____ Record excerpts
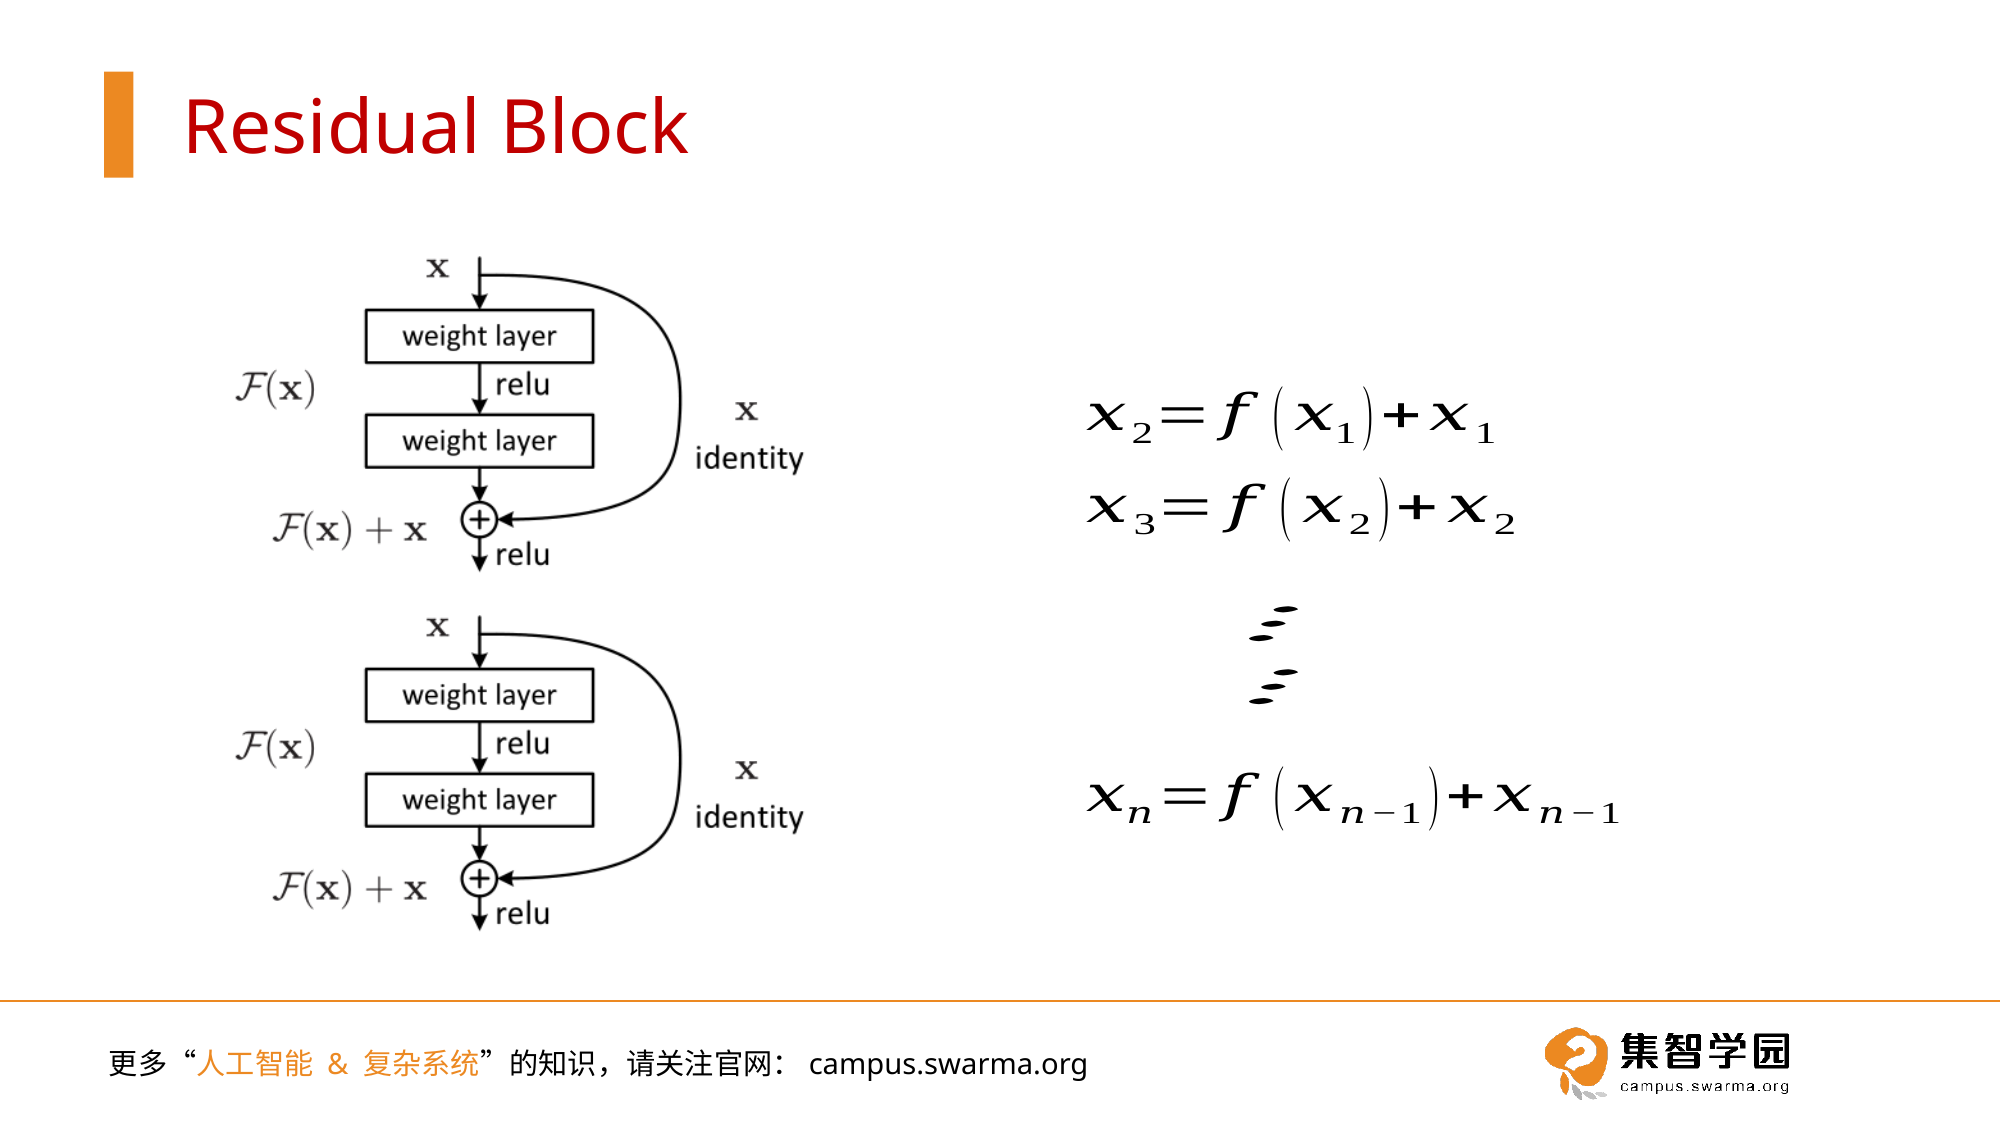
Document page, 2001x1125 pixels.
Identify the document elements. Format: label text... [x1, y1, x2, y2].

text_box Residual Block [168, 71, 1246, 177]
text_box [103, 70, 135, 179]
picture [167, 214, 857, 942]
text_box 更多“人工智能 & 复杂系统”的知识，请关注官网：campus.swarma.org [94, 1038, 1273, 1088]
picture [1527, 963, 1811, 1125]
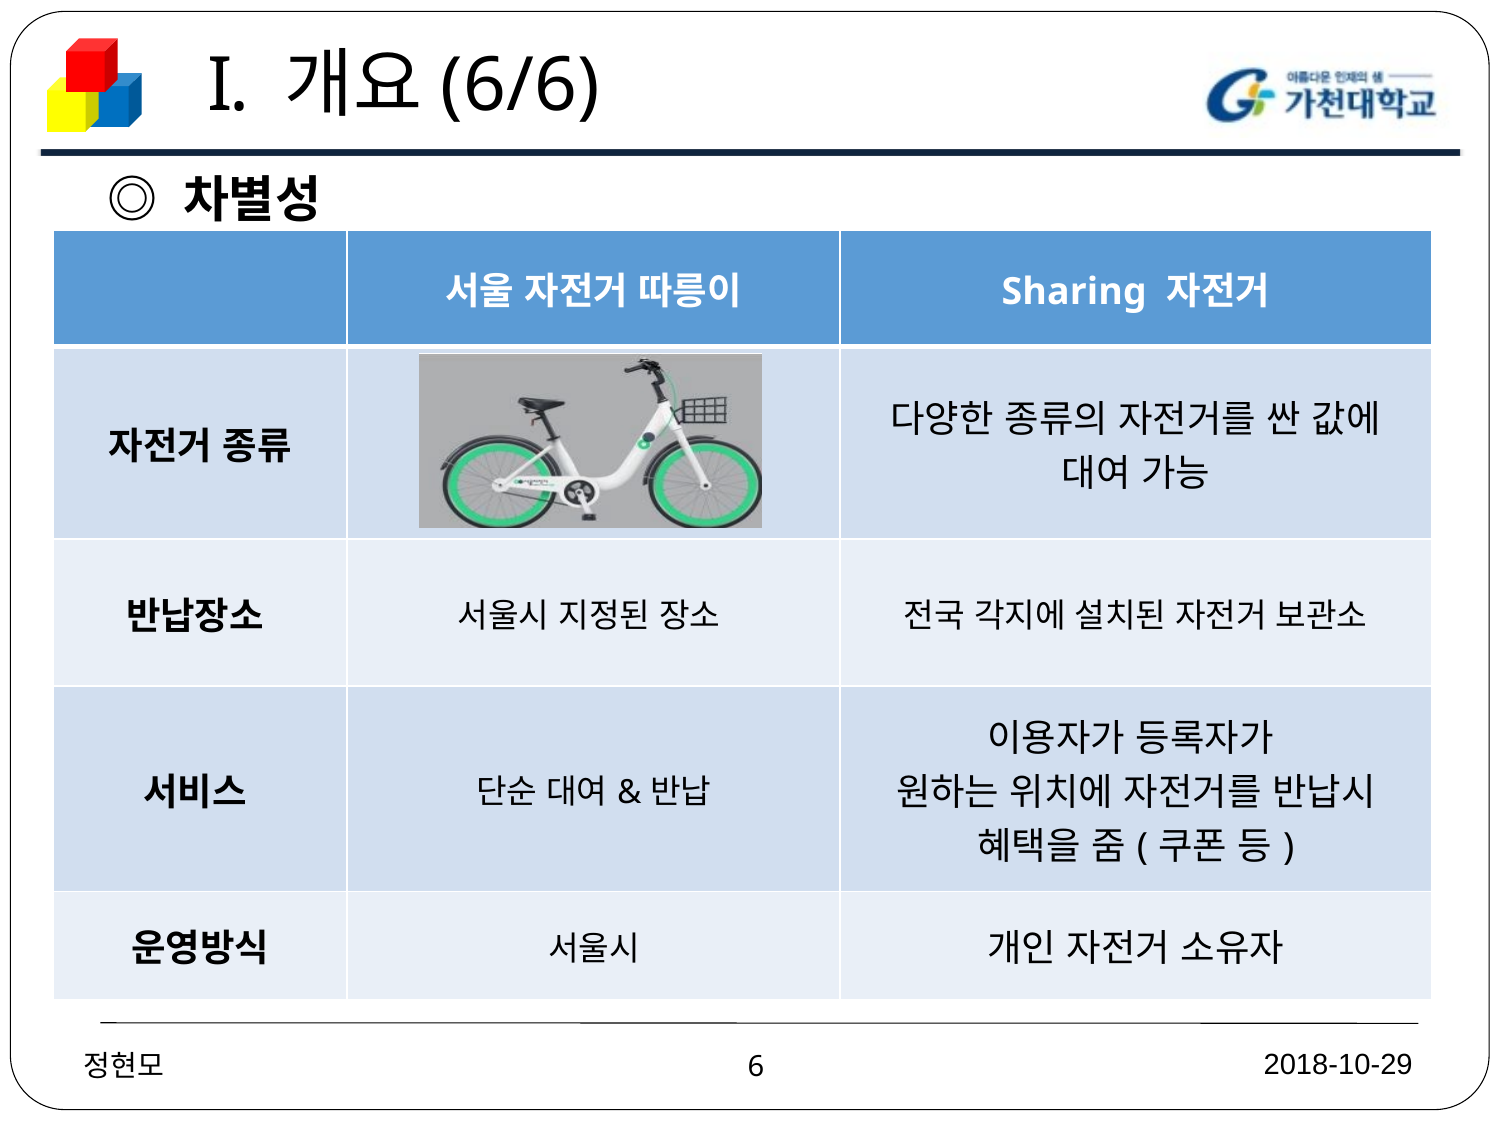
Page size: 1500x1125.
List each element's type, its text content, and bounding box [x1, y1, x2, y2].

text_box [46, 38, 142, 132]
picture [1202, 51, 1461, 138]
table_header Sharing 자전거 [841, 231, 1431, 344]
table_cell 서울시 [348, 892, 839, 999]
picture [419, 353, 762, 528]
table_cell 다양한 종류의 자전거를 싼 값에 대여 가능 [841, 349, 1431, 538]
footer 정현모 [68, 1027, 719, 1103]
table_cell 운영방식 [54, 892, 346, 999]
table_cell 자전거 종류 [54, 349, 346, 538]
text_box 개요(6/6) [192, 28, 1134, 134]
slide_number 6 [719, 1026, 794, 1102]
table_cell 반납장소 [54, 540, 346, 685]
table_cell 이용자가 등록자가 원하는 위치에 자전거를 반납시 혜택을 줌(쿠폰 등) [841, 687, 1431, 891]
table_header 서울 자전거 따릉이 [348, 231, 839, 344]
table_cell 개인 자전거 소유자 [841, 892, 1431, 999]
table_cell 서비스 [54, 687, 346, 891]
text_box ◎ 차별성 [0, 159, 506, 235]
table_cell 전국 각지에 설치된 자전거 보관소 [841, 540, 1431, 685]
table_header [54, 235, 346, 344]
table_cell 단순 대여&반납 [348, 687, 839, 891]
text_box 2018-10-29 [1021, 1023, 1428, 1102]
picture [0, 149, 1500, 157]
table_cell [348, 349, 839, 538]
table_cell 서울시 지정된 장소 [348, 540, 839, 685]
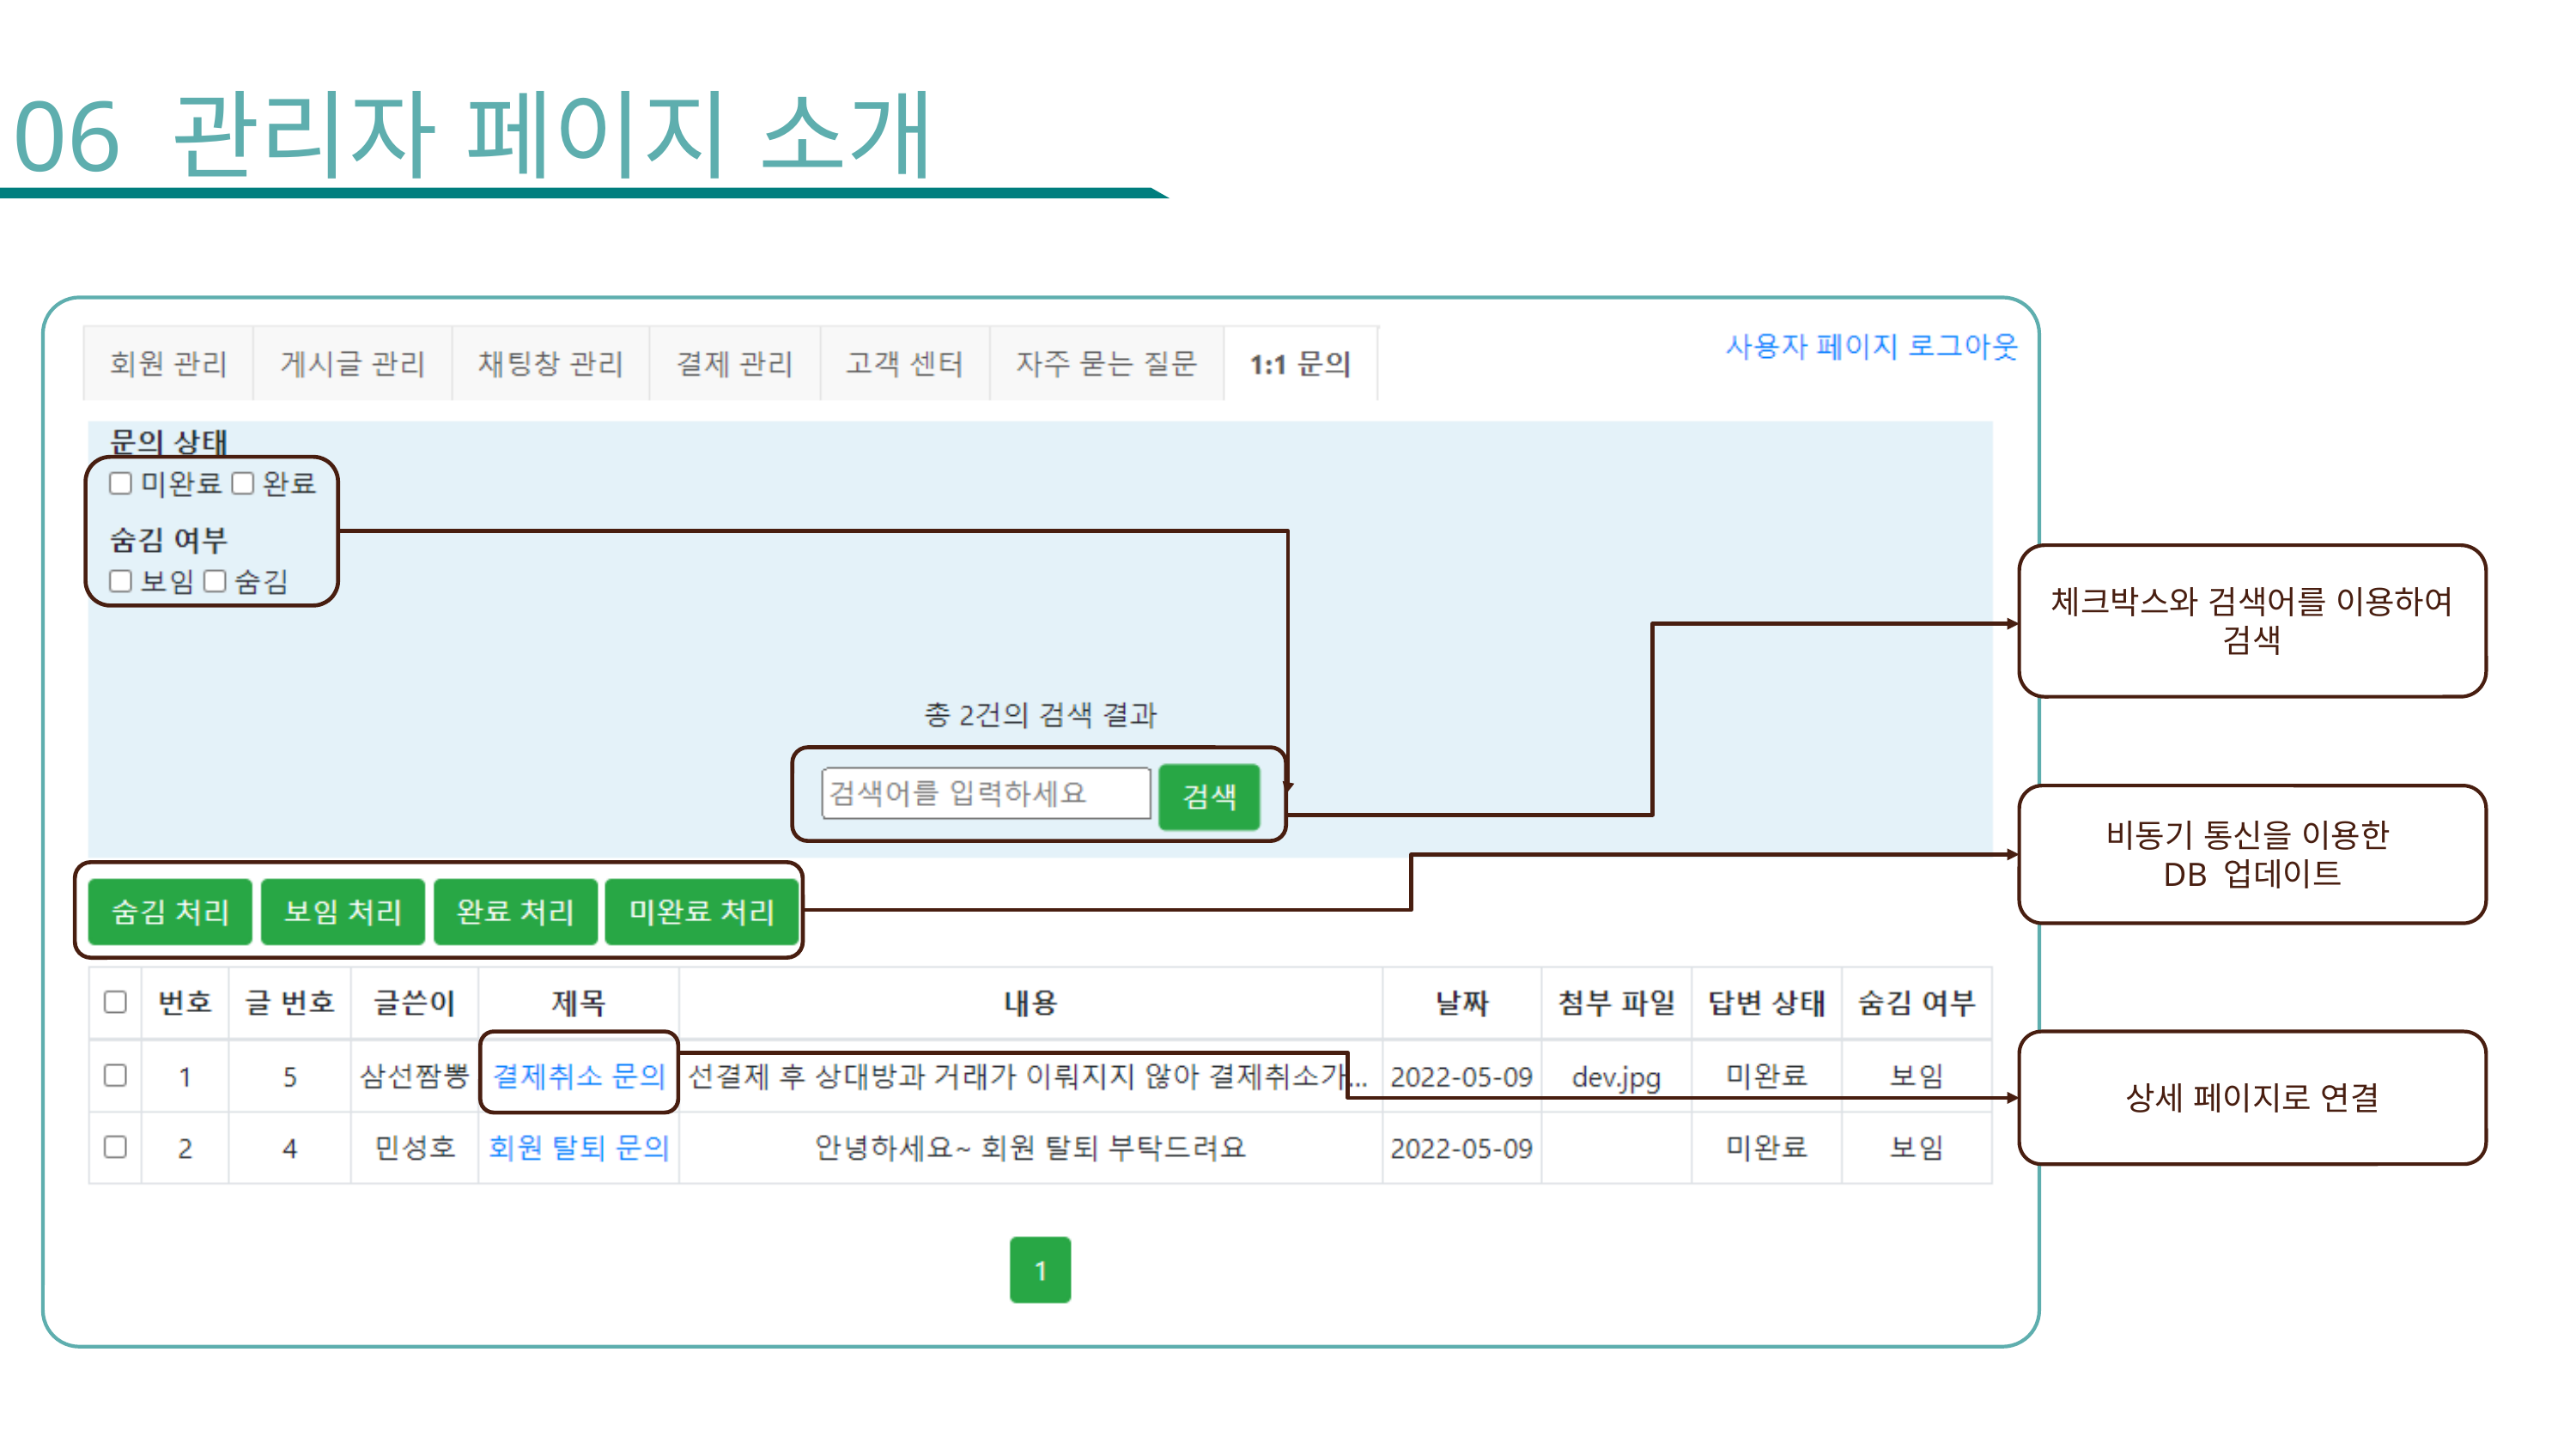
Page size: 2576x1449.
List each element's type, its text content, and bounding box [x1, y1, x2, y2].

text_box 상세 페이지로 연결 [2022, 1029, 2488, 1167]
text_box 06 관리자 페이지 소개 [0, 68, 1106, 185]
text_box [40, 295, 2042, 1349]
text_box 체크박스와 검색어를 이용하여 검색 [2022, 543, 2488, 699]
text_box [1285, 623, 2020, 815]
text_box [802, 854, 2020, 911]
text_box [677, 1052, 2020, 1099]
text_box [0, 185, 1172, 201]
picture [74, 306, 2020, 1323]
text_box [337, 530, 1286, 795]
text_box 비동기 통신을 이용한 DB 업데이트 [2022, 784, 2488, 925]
________
When copying the records, reproduce every entry exactly and omit all pictures.

Solution to this problem
Document page, 2001x1125 pixels.
Identify the document elements. Format: label text... [x1, y1, x2, y2].

text_box Residual Block [168, 71, 1246, 177]
text_box [103, 70, 135, 179]
picture [167, 214, 857, 942]
text_box 更多“人工智能 & 复杂系统”的知识，请关注官网：campus.swarma.org [94, 1038, 1273, 1088]
picture [1527, 963, 1811, 1125]
Page size: 1500x1125.
List each element's type, its text content, and bounding box [x1, y1, x2, y2].

text_box [46, 38, 142, 132]
picture [1202, 51, 1461, 138]
table_header Sharing 자전거 [841, 231, 1431, 344]
table_cell 서울시 [348, 892, 839, 999]
picture [419, 353, 762, 528]
table_cell 다양한 종류의 자전거를 싼 값에 대여 가능 [841, 349, 1431, 538]
footer 정현모 [68, 1027, 719, 1103]
table_cell 운영방식 [54, 892, 346, 999]
table_cell 자전거 종류 [54, 349, 346, 538]
text_box 개요(6/6) [192, 28, 1134, 134]
slide_number 6 [719, 1026, 794, 1102]
table_cell 반납장소 [54, 540, 346, 685]
table_cell 이용자가 등록자가 원하는 위치에 자전거를 반납시 혜택을 줌(쿠폰 등) [841, 687, 1431, 891]
table_header 서울 자전거 따릉이 [348, 231, 839, 344]
table_cell 개인 자전거 소유자 [841, 892, 1431, 999]
table_cell 서비스 [54, 687, 346, 891]
text_box ◎ 차별성 [0, 159, 506, 235]
table_cell 전국 각지에 설치된 자전거 보관소 [841, 540, 1431, 685]
table_header [54, 235, 346, 344]
table_cell 단순 대여&반납 [348, 687, 839, 891]
text_box 2018-10-29 [1021, 1023, 1428, 1102]
picture [0, 149, 1500, 157]
table_cell [348, 349, 839, 538]
table_cell 서울시 지정된 장소 [348, 540, 839, 685]
Page size: 2576x1449.
List each element's type, its text content, and bounding box [x1, y1, x2, y2].

text_box 상세 페이지로 연결 [2022, 1029, 2488, 1167]
text_box 06 관리자 페이지 소개 [0, 68, 1106, 185]
text_box [40, 295, 2042, 1349]
text_box 체크박스와 검색어를 이용하여 검색 [2022, 543, 2488, 699]
text_box [1285, 623, 2020, 815]
text_box [802, 854, 2020, 911]
text_box [677, 1052, 2020, 1099]
text_box [0, 185, 1172, 201]
picture [74, 306, 2020, 1323]
text_box [337, 530, 1286, 795]
text_box 비동기 통신을 이용한 DB 업데이트 [2022, 784, 2488, 925]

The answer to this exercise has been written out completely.